Antiphospholipid syndrome (APS), the underlying disease causing the massive pulmonary embolism in our patient, is an acquired autoimmune disease characterised by persistent presence of aPLs and thrombosis and/or pregnancy morbidity. The 2006 revised version of the APS Sapporo Criteria is a more stringent diagnostic criteria for the diagnosis of this heterogeneous group of patients and only 59% of those meeting the Sapporo criteria met the new criteria for the diagnosis of APS.1 Cerebrovascular disease including sinus vein thrombosis and ischaemic stroke was present in 32% of patients in the Ped-APS registry, which is significantly higher than reported in adults (16-21%). Common nonthrombotic events include haematological manifestation (39%), skin disorders (25%) and nonthrombotic neurological disease (16%). Those APS associated with underlying autoimmune disease showed a significantly higher frequency of haematological and skin disease than primary APS and the most common associated underlying condition is systemic lupus erythematosis (SLE).2

The incidence of venous thromboembolism (VTE) in Chinese population was not as high as those in Caucasian3,4 but it was increasing,3 probably because of the shifting to the western diet of the Chinese people nowadays and most of the cases of PE presented as mortality cases in the past. In children, the establishment of the central registry in both Canada and Netherlands had provided data on the incidence of PE in children, which was reported as 0.14 per 100,000 children in the Canadian registry each year.5,6 It was probably an underestimation because of the high mortality rate, the clinically silent PE and probably some presented with symptoms that could be explained by the primary disease. There is insufficient data for the incidence of massive PE. In adult, 4.2% of the PE cases were massive PE cases.7

About the etiologies and risk factors of pulmonary embolism, the Canadian registry showed that risk factors were present in 96% of all patients with deep vein thromboembolism / PE and 90% had 2 or more. Of the 69 reported pulmonary emboli, 39 were associated with central venous catheters. The top 5 predisposing factors were central venous catheter (60%), malignancy (25%), cardiac surgery (19%), other major surgery (15%) and infection (12%). The Netherland study showed similar results but the most prevalent risk factor was infection (46%) in their study. Other factors include congenital prothrombotic disorder, acquired prothrombotic disorder e.g. nephrotic syndrome leading to antithrombin III deficiency, oral contraceptive pills.8 Antiphospholipid syndrome only accounted for a minority of the cases in the Registry.

• • • • •

▶ **DIRECTIONS**: Decide whether each statement (a), (b) and (c) agrees with the pulmonary embolism text, and for each give yes or no with the text's deciding words quoted exactly: (a) in the Canadian registry, central venous catheter was the leading predisposing factor; (b) cerebrovascular disease was less frequent in the Ped-APS registry than in adults; (c) the text supplies an incidence figure for massive PE in children. The records are not needed for this work.

▶ **Data taken from a collection**:
• • • • •

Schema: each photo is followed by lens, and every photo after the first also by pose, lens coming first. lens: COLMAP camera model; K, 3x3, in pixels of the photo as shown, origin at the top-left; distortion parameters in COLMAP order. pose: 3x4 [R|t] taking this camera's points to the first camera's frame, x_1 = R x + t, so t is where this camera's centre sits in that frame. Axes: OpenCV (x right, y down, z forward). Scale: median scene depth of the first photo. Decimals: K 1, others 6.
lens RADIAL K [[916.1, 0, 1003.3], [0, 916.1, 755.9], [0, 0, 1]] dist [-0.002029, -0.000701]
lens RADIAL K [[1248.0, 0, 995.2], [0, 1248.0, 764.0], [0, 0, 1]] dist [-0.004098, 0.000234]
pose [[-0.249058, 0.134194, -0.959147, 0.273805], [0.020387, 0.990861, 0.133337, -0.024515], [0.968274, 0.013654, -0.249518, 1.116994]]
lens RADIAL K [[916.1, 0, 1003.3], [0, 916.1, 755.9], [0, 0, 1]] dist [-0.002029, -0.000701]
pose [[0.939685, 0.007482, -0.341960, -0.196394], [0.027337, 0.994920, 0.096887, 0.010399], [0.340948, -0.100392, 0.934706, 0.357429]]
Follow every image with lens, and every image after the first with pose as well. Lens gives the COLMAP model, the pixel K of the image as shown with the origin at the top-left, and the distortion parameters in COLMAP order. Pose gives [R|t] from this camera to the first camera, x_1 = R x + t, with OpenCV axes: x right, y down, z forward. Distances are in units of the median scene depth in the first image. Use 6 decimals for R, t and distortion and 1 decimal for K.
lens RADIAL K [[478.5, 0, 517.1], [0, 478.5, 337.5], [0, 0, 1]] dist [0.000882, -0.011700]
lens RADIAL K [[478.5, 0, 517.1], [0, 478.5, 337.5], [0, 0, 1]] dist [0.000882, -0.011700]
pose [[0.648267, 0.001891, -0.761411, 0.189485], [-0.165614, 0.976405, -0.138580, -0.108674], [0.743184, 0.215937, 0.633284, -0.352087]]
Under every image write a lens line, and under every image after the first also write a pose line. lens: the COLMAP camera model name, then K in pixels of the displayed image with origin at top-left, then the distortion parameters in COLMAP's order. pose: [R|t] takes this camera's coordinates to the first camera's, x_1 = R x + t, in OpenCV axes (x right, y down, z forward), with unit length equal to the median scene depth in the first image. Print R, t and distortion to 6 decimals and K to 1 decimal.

• • • • •

▶ **YOUR RESPONSE**:
(a) Yes: "The top 5 predisposing factors were central venous catheter (60%)"
(b) No: "32% of patients in the Ped-APS registry, which is significantly higher than reported in adults (16-21%)"
(c) No: "There is insufficient data for the incidence of massive PE."